Esultanza gol Gervinho

Quando Antonio Canova modellò i fianchi di Paolina Borghese, senza saperlo stava già illustrando il modo in cui Totti accarezza la palla. La similitudine dovrebbe inorgoglirlo: Canova, ovviamente, se fosse ancora tra noi. Istantanea lucida di pioggia per raccontare una serata dove l’umore è il miglior anticorpo contro il raffreddore, se stai dalla parte giusta. Altrimenti fai la fine di Pioli, cui la giacca si restringe addosso come il tempo che forse gli resta in panchina, se l’andazzo per il Bologna dovesse continuare a essere questo. È pur vero che i felsinei non hanno avuto neppure il tempo di capire, come quegli avversari del Tyson dei tempi belli, che quasi sentivano il fondo del ring prima con la schiena che con i piedi. A parte il discorso di un Capitano patrimonio dell’Unesco e impermeabile all’acido lattico, che mette il goniometro coi tacchetti al servizio di tre quarti di goleada, la Roma della sesta vittoria consecutiva sembra un film di Scorsese, dove ogni faccia, anche quelle che vedi per un paio di fotogrammi, è un tassello perfettamente inserito nel contesto.

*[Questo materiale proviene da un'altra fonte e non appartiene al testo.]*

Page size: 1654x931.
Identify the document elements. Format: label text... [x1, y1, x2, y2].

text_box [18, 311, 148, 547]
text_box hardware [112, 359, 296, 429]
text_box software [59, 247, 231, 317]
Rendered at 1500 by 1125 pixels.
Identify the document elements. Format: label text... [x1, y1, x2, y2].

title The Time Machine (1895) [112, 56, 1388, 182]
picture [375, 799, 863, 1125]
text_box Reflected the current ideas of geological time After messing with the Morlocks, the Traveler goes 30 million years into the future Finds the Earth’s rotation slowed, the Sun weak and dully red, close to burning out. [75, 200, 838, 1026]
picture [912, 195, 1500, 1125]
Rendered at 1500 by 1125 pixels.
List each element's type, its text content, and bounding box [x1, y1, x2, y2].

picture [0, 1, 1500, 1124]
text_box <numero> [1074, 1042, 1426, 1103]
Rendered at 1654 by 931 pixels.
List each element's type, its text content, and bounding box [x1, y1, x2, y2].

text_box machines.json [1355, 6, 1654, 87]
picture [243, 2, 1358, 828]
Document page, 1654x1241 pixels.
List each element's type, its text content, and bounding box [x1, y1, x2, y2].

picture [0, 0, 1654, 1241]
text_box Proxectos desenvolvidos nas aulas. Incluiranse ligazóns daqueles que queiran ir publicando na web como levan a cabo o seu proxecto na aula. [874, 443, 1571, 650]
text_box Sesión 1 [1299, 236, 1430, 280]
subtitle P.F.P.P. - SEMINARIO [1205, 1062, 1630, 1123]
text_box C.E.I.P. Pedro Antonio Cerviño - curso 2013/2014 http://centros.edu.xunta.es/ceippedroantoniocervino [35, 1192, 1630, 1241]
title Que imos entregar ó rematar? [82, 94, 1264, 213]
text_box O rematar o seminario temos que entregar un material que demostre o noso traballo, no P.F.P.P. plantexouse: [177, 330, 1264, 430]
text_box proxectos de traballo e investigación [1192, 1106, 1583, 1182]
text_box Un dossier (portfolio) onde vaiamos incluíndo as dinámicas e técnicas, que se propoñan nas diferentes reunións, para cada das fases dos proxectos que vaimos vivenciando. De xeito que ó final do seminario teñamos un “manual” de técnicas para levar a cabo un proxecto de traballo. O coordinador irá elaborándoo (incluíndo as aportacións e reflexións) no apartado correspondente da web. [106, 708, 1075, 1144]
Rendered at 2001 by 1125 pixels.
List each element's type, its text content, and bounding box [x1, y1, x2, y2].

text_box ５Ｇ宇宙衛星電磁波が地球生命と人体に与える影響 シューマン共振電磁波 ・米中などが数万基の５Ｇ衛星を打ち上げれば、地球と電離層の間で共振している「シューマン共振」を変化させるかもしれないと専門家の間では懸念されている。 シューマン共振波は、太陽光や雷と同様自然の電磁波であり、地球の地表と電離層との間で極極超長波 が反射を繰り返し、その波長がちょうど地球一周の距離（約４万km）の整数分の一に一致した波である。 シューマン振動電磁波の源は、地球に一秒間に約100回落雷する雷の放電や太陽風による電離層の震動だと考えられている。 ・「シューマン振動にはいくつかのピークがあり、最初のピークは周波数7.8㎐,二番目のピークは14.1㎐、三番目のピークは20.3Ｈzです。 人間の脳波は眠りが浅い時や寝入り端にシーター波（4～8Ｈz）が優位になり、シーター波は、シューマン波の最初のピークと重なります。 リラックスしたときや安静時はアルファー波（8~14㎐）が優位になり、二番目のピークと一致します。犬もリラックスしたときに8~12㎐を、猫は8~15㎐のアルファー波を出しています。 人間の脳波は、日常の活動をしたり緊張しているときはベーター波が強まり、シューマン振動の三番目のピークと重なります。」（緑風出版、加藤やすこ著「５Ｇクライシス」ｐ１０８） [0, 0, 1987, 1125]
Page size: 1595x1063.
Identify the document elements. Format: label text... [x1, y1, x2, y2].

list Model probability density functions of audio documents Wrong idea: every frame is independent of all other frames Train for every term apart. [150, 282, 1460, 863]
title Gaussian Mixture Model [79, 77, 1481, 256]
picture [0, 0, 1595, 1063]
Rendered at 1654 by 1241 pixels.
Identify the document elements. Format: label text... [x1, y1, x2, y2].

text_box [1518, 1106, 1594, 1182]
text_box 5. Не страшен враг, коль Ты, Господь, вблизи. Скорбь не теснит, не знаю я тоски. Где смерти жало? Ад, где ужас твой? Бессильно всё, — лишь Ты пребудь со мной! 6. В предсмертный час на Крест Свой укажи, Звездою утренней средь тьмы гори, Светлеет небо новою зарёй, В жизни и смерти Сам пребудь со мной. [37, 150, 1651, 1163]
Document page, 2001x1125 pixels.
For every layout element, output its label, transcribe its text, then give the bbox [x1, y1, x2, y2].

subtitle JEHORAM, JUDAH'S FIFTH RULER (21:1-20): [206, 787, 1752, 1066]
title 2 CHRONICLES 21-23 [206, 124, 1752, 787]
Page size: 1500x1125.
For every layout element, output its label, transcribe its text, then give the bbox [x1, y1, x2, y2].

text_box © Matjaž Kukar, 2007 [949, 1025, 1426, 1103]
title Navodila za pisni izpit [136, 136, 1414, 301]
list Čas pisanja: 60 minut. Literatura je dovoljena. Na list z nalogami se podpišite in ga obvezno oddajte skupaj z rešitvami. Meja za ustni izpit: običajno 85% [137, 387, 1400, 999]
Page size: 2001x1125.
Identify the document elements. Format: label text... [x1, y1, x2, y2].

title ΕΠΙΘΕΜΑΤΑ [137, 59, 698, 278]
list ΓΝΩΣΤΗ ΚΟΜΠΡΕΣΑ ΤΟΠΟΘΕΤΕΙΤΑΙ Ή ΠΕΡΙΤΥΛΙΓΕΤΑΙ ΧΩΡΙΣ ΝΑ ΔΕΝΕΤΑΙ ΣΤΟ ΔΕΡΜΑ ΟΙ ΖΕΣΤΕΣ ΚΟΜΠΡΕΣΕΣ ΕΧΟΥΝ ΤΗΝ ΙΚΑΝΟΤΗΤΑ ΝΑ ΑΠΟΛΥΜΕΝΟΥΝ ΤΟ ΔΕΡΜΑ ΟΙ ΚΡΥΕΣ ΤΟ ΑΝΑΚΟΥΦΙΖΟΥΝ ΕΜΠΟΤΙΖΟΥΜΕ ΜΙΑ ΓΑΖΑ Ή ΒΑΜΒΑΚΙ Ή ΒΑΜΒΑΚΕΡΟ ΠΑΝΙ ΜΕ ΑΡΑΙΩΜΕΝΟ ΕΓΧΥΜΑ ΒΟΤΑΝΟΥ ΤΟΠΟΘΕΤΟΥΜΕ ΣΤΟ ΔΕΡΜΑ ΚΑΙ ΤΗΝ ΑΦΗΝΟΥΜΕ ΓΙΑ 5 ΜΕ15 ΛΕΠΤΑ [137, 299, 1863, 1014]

A cominciare dal ghigno di Gervinho quando l’istinto gli suggerisce lo scatto da savana, stasera col mirino tarato di fresco, oltre che col dribbling fotografato dal temporale. I lampi sono flash che immortalano ogni anticipo di De Rossi, tempista come Alonso quando stacca in frenata; ogni scatto diligente di Florenzi, che legge nei rimpalli il destino della sfera pure senza il fondo di un caffè, neppure del Borghetti che conforta contro l’umido; ogni dente di Strootman, che pare sorrida e invece vorrebbe solo staccare a morsi la palla a chiunque gli si pari davanti; qualsiasi scatto, non solo d’orgoglio, di Federico Balzaretti, che oltre alla fascia di competenza adesso avrebbe la sicurezza di scalare l’Everest a mani nude. Il resto è tutto un meccanismo che gira alla perfezione, dove anche Taddei torna utile e pronto per non interrompere il moto degli ingranaggi, protetti dalle spalle monumentali di Benatia. Ljajic è la solita pralina da godersi alla fine di una cena perfetta, quando qualsiasi conto lo pagheresti volentieri e daresti una lauta mancia a qualsiasi cameriere, anche se avesse la faccia di Russo di Nola, per dire.

In vetta piove, perché è arrivato l’autunno, ma nessuno accusa vertigini, neppure Torosidis, che è uomo di mare. Già, il mare: la Sud increspata di vessilli fa venire voglia di prendere il largo.